Nous renvoyons, à titre d’illustration, à un cas traité sur ce site en août 2017 : Mort d’une vache à l’issue d’une césarienne laborieuse et dantesque
Il convient en particulier de s’attarder sur l’approche méthodologique.
Le plus souvent la technique médicale et obstétricale est connue et habituellement maîtrisée par le praticien, les défauts de compétence à l’origine des dysfonctionnements apparaissant comme des défauts non techniques, tenant notamment à la gestion du temps, de l’environnement. La fatigue des uns et des autres (éleveurs et vétérinaires), leur surmenage est souvent la cause profonde (une cause racine), la cause des causes…
Quant à l’analyse du risque a priori, elle fait apparaître de façon majeure en obstétrique bovine les points de surveillance suivants :
• Un bon diagnostic pré-obstétrical est fondamental. Les critères de décision entre extraction forcée et césarienne sont aujourd’hui assez objectivement déterminés. L’influence parasite des facteurs subjectifs est toujours assez considérable. Il faut savoir compenser le différentiel possible par une information claire et surtout un consentement éclairé de l’éleveur qui ne prête plus à discussion a posteriori…notamment après réalisation de l’EIG.
• En extraction forcée, l’approche est différente selon que la présentation est antérieure ou postérieure.
• La banalisation anormale de la césarienne ne doit pas s’opposer, grâce à une communication et une pédagogie préventives adaptées, aux exigences minimales d’un environnement opératoire adapté et sécurisé (confort thermique et lumineux, espace suffisant, propreté parfaite, contention satisfaisante de la parturiente).
• Le respect des règles de la technique chirurgicale (césarienne) est impératif. Les publications ne manquent pas sur la question (confer bibliographie infra), il n’est pas nécessaire ici d’y revenir.
• Il faut adopter une sorte de culture ou de comportement réflexe du contrôle pré-interventionnel (vérification de l’absence de perforation utérine, d’hémorragie, vérification de la vitalité du fœtus… avant l’intervention du praticien).

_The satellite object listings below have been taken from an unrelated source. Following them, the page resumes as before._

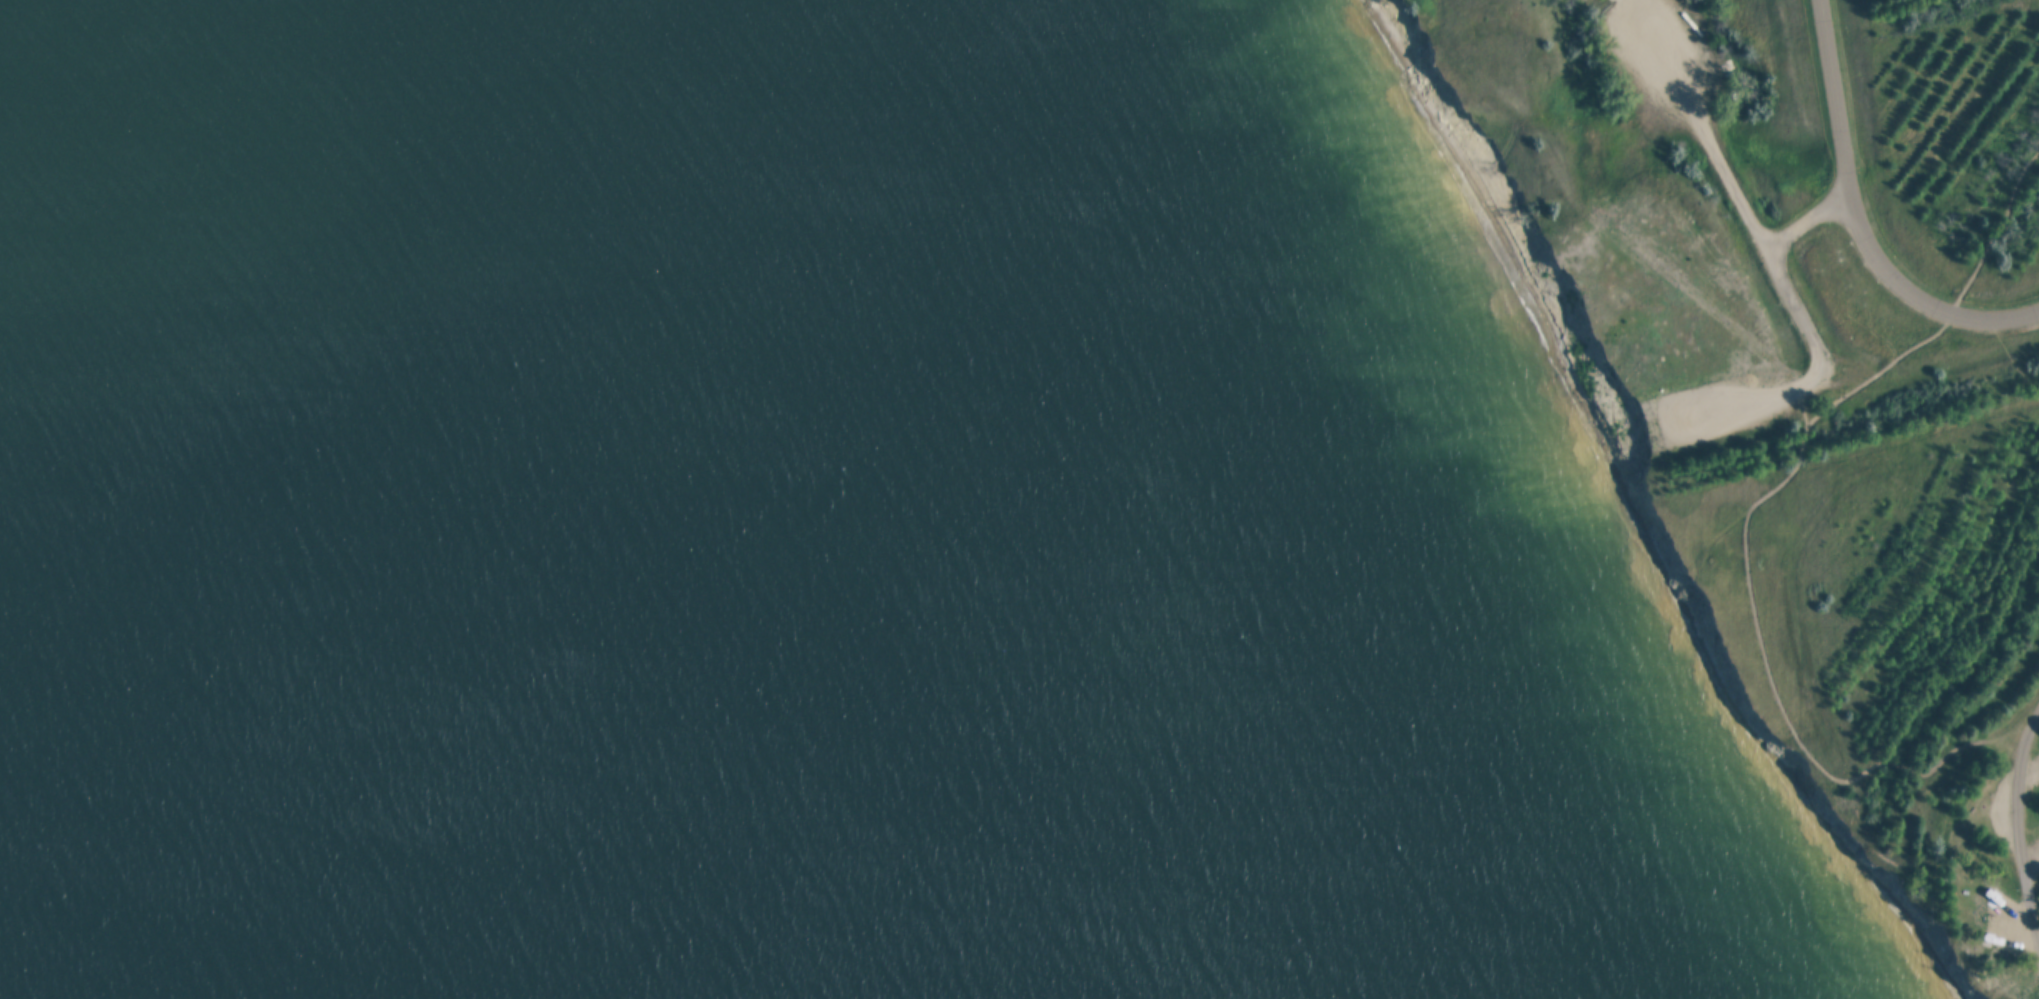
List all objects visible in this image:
road: (1812, 217)
road: (1860, 222)
road: (1779, 274)
park: (1805, 398)
road: (1703, 616)
road: (2023, 820)

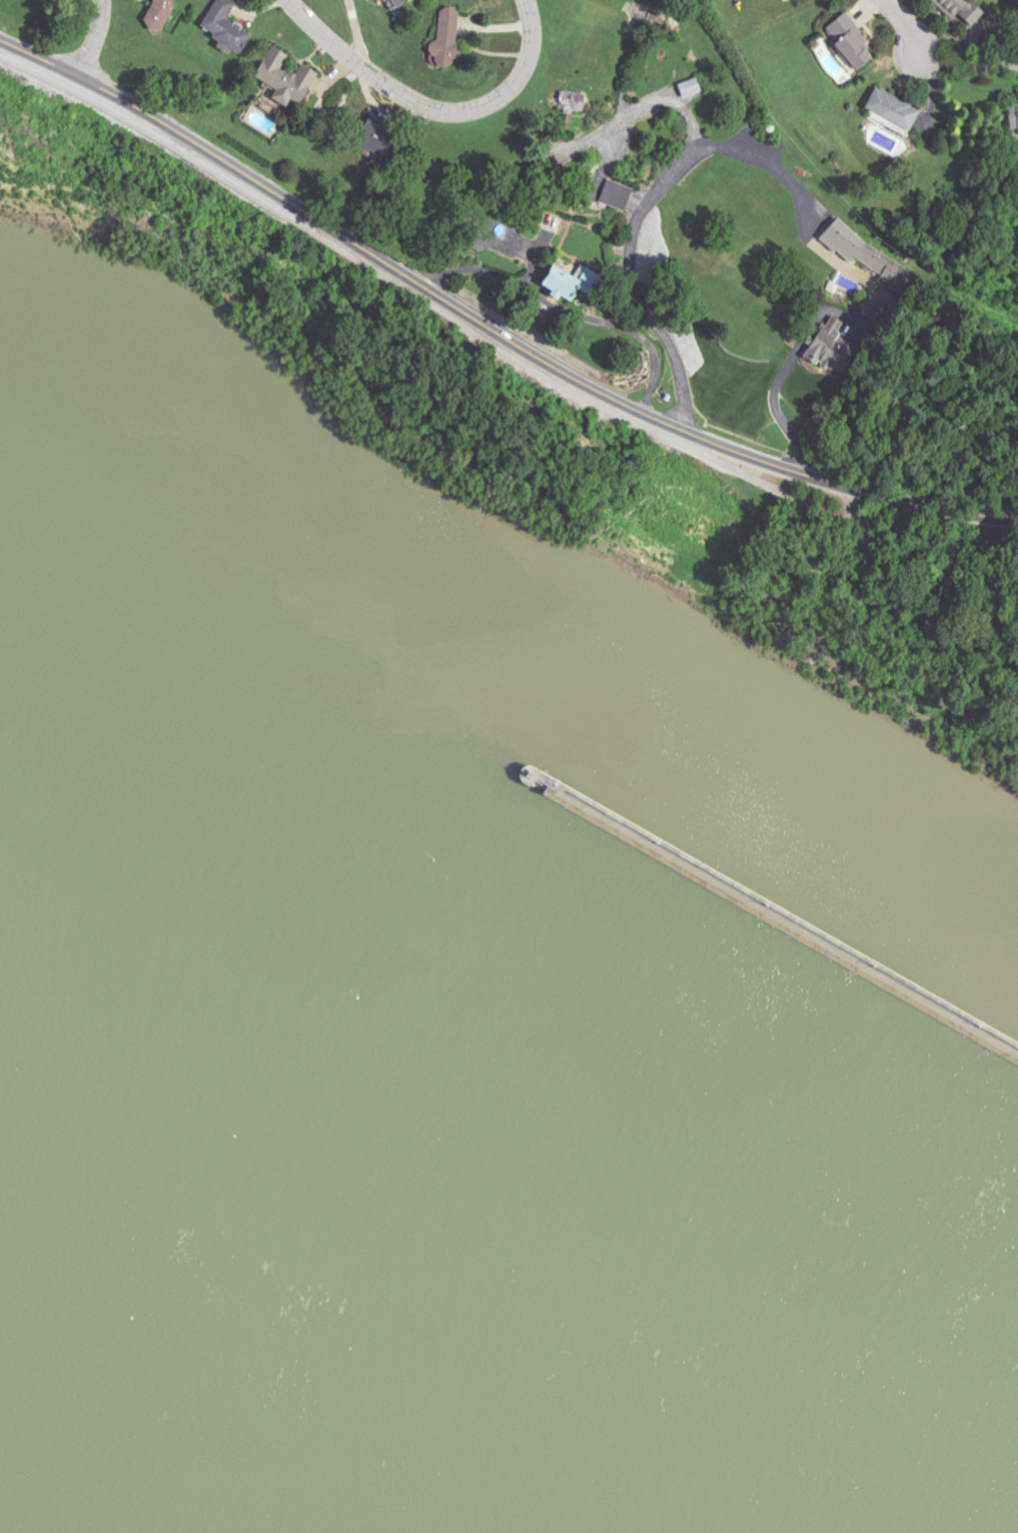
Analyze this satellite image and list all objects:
building: (382, 0)
building: (394, 2)
building: (968, 16)
road: (903, 25)
building: (225, 27)
road: (96, 38)
building: (443, 39)
building: (850, 42)
road: (971, 62)
building: (283, 77)
building: (689, 88)
building: (573, 102)
building: (892, 109)
road: (430, 111)
building: (1012, 119)
building: (372, 136)
road: (780, 175)
building: (615, 194)
building: (864, 253)
building: (567, 282)
road: (420, 304)
road: (567, 313)
road: (487, 328)
building: (827, 347)
road: (841, 506)
road: (935, 562)
river: (421, 627)
river: (923, 887)
river: (923, 921)
river: (431, 1328)

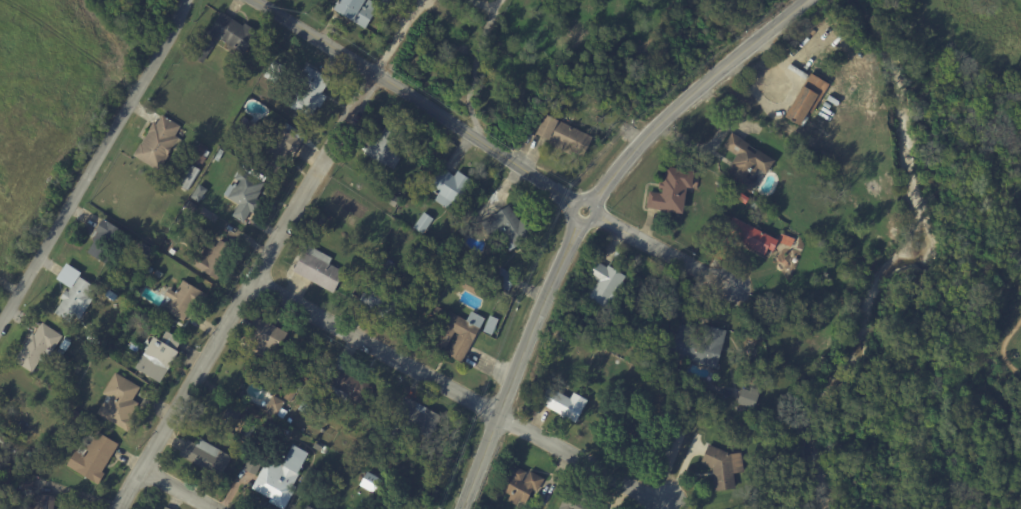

• De la même manière il faut développer une culture des procédures de contrôle post-interventionnel systématique (vérifier l’efficacité et la sécurité des gestes, des sutures, des ligatures, des nœuds, etc… immédiatement après leur réalisation).
• Penser à l’adaptation du suivi post-opératoire.
Nous renvoyons le lecteur intéressé aux quelques éléments de bibliographie utiles reproduits ci-dessous. Nous nous réservons de revenir sur le détail de certains actes obstétricaux ultérieurement.
Enfin nous redisons que pour progresser en termes de diminution de fréquence des EIG, il convient aussi de savoir sortir de la seule logique de l’erreur fautive et de la responsabilité paralysante.